A writ of habeas corpus can not be used to review the regularity of proceedings in inferior courts, nor to fill the office of a writ of error or appeal. Ex parte Cox, 53 Tex. Crim. 240; Perry v. State, 41 Tex. 488; Darrah v. Westerlage, 44 Tex. 388; Ex parte Scwartz, 2 Texas Crim. App., 74; Ex parte Oliver, 3 Texas Crim. App., 345; Ex parte Slaren, 3 Texas Crim. App., 662; Ex parte Mabry, 5 Texas Crim. App., 93; Griffin v. State, 5 Texas Crim. App., 457; Ex parte McGill, 6 Texas Crim. App., 498; Ex parte Boland, 11 Texas Crim. App., 159; Ex parte Dickerson, 30 Texas Crim. App., 448; Milliken v. City Council, 54 Tex. 388. The doctrine, too, is well settled that the District Court, being a court of general jurisdiction, its judgments can not be collaterally attacked, and the writ of habeas corpus is not available for that purpose. Ex parte Call, 2 Texas Crim. App., 497; Ex parte Branch, 36 Tex.Crim. Rep..
2. In the case of Lane v. Bell, supra, it was distinctly held that the act was not invalid as being in contravention of article 3, section 35, of the Constitution quoted above. The opinion in that case contains a quite satisfactory treatment of the question, and it is to be noted, as agreed, this judgment was on application for writ of error affirmed, and received the approval of our Supreme Court. It is our own judgment that the decision in the case of Lane v. Bell, supra, is correct, and we should, in any event, be very reluctant to hold otherwise in view of the action of our Supreme Court holding to the same effect.

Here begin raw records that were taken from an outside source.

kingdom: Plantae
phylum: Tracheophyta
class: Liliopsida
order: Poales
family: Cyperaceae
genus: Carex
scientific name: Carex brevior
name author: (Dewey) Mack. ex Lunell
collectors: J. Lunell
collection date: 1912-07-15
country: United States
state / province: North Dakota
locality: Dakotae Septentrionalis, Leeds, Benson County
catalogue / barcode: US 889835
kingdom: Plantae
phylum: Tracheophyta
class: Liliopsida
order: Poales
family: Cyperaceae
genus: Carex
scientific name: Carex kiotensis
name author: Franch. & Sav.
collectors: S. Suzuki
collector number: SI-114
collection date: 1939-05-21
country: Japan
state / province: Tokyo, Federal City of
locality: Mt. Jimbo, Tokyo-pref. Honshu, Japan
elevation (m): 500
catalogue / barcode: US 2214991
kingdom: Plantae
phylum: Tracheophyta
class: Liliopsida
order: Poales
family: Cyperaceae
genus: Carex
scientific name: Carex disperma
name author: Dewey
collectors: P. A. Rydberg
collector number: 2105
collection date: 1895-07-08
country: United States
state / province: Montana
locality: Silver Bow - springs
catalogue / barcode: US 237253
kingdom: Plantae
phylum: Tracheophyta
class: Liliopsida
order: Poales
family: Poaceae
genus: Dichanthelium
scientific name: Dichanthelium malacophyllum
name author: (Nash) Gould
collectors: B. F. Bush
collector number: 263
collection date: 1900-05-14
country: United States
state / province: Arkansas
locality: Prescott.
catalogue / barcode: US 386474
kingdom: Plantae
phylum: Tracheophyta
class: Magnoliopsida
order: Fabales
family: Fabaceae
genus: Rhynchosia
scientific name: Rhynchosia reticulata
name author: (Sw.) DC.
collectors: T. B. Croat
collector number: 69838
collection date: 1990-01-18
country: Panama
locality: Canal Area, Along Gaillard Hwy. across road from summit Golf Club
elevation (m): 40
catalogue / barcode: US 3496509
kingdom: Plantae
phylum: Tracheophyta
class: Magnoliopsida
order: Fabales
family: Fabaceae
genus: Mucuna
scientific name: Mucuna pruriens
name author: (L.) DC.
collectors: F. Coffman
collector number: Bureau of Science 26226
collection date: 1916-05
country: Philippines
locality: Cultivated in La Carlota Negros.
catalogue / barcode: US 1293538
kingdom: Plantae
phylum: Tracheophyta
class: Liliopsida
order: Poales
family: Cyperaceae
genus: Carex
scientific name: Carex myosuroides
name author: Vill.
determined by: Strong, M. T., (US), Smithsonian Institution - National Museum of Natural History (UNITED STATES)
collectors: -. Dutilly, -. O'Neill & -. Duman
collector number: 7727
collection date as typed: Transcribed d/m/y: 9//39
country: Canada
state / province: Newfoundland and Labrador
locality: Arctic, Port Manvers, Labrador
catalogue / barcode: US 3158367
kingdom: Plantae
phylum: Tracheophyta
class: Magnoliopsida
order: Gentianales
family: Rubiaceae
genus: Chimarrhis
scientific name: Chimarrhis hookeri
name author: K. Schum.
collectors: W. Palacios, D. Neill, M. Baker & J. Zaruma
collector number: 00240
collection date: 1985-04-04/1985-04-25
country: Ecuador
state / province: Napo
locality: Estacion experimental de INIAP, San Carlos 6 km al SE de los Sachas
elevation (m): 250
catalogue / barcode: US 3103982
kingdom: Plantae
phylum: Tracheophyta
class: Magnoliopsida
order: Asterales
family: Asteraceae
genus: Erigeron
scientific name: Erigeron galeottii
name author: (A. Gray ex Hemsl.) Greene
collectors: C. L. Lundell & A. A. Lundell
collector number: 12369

3. Nor is there any merit in the other question raised by relator, that the Act of the Thirty-first Legislature was invalid, which provides that the citizen suing out the injunction shall not be required to show that he is personally injured by the acts complained of, or that same is repealed by section 3 of article 2989 as amended by the Thirty-first Legislature, page 354. It is well settled that repeals by implication are not favored. This Act does not by its terms or by necessary implication repeal the authority granted under the law by virtue of which the process issued. The Act of the Thirty-first Legislature had reference largely to the practice with reference to granting writs, hearing thereof, and appeals, and orders granted therein, but was not, we think, intended or designed, nor would it have the effect of repealing a substantive grant of authority to issue the writ as was granted in the Act under which these proceedings were had.
On full consideration of the entire subject we are clear that relator is not entitled to the relief here sought, and it is, therefore, ordered that she be remanded to the custody of the sheriff of Cooke County.
Relator remanded to custody.
[Rehearing denied January 12, 1910. — Reporter.]